Joker Lover | ナノ
10 of Clubs
同意を得る

◆ ◇ ◆


一方、三年の教室に向かう黒尾と夜久、海の三人は真剣にマネージャーの話をしていた。


「だいぶマネージャーらしくなってきたよな」

「バレーのルール知らなかった頃の苗字とは大違いだな」

「残って教えてたな…でも、まだ聞かれること結構あるぞ?」


だってまだ何ヶ月だよ?と、夜久が苦笑いをしながら黒尾に言う。
現在は9月中旬。
ふと、もうすぐ文化祭だなと全く関係のないことを考える。


「2ヶ月くらいか?」

「まだわからないことだらけだろうな」


黒尾の返答に海がそう言えば、夜久が「だよな」と彼を見上げた。


「やけに濃厚な日々を過ごしてきたので大分前から居る気がしてました」

「それはお前自身でだろ?」

「一目惚れだったもんな」

「それは言わない約束だ」


海と顔を見合わせて小さく笑う夜久を背後に、黒尾は振り返りながら問いかける。


「可愛くなっただろ?」


冗談なのか本気なのか分からないその問いかけに夜久は適当に答える。


「はいはい」

「でも黒尾、最近他の女子と関わってないよな」

「他の女子って…」


海の発言に呆れた顔をする黒尾。


「突然一途になりだすもんな」

「進化したみたいに言うな。俺は元々一途だ」


そういいつつも、黒尾は少し考えていた。
二人の言葉の意味をだ。


確かに、名前と出会う前までは女子とよく話をしてたし、よく声をかけられた。
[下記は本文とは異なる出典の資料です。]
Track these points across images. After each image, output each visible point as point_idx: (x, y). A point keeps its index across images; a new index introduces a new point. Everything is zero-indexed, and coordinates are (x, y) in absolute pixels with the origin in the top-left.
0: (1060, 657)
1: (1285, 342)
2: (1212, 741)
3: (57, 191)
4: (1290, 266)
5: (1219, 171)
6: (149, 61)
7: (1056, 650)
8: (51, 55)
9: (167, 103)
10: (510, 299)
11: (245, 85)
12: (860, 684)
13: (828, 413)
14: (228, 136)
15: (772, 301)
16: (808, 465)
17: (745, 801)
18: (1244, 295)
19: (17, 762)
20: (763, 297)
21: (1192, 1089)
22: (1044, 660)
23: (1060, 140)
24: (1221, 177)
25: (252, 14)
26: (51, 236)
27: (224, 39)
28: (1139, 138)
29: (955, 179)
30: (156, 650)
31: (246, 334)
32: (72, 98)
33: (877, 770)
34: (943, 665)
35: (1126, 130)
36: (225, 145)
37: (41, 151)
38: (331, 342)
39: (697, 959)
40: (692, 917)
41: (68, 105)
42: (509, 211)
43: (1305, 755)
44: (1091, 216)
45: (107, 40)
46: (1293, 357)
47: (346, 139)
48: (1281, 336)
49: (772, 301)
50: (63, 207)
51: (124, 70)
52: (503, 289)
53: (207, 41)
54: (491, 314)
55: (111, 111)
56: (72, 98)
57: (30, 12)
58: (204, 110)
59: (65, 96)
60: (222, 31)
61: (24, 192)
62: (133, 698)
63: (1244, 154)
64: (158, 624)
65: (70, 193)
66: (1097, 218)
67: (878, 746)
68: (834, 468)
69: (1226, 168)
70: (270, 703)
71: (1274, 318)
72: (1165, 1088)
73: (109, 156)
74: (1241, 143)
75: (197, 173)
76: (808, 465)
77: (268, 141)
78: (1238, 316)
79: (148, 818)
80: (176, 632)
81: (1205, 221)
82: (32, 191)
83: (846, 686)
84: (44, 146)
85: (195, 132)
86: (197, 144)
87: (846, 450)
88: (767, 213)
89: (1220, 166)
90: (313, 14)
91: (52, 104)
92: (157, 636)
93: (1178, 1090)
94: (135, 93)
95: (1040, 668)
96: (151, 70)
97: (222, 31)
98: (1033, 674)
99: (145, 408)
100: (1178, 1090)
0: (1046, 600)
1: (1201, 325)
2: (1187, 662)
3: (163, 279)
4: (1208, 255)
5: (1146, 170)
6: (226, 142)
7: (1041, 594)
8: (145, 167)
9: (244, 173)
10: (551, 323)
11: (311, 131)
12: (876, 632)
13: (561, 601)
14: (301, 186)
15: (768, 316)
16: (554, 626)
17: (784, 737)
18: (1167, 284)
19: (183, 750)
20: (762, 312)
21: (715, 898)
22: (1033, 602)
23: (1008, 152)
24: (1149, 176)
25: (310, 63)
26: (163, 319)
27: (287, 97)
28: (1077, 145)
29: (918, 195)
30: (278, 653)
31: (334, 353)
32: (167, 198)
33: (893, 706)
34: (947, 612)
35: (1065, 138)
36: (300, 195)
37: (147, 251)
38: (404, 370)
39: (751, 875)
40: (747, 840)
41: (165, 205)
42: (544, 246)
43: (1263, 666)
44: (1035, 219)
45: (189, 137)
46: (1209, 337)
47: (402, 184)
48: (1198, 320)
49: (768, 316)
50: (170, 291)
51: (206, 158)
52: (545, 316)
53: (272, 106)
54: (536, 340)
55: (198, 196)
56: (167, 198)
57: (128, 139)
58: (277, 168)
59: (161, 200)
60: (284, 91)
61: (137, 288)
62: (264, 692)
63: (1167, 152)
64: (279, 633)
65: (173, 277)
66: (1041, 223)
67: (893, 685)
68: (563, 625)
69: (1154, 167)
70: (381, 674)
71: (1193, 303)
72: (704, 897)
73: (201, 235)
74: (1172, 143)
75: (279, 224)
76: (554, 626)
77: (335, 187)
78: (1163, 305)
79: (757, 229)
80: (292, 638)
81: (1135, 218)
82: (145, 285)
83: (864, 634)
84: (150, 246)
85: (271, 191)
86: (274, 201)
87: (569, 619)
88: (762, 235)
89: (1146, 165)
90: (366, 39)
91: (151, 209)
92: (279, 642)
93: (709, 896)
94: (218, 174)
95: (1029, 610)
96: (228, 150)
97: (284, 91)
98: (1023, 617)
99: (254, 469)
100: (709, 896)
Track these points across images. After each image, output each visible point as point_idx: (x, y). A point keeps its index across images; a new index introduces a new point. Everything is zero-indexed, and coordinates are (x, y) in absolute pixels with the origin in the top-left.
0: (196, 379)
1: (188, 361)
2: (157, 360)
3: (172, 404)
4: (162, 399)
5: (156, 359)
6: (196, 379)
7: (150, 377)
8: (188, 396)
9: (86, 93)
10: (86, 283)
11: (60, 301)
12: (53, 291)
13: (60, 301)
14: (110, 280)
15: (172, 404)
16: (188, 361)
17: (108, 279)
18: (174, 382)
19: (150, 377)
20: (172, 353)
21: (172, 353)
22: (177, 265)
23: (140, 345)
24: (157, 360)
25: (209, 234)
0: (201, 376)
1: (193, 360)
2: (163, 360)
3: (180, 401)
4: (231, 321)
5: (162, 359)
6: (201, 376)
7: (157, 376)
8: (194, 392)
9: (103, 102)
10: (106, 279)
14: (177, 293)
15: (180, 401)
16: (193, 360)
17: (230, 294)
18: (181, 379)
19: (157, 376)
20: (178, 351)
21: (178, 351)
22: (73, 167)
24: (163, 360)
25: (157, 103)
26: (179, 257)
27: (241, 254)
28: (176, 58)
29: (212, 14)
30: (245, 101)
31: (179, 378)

今は減ったな。
俺と名前が付き合ってることが広まったか?


んー…と悩みながら教室へ入っていった黒尾の背を見ていた海が夜久に聞いた。


「この前女子と話してるところ苗字に見られたんだって?」

「あーそう。びっくりしたわ。キスしてるように見えたらしい…あ」

「ん?」


以前あった二人のいざこざを思い返し、夜久は苦笑いをする。
しかし、ふと思ったことがあった。


「でもなんで、あの時、黒尾は名前を呼んでたんだろう…?」

「さあ?ただ会いたかったとか?」

「大いにあるなそれ」


適当な二人は各々教室へ向かっていった。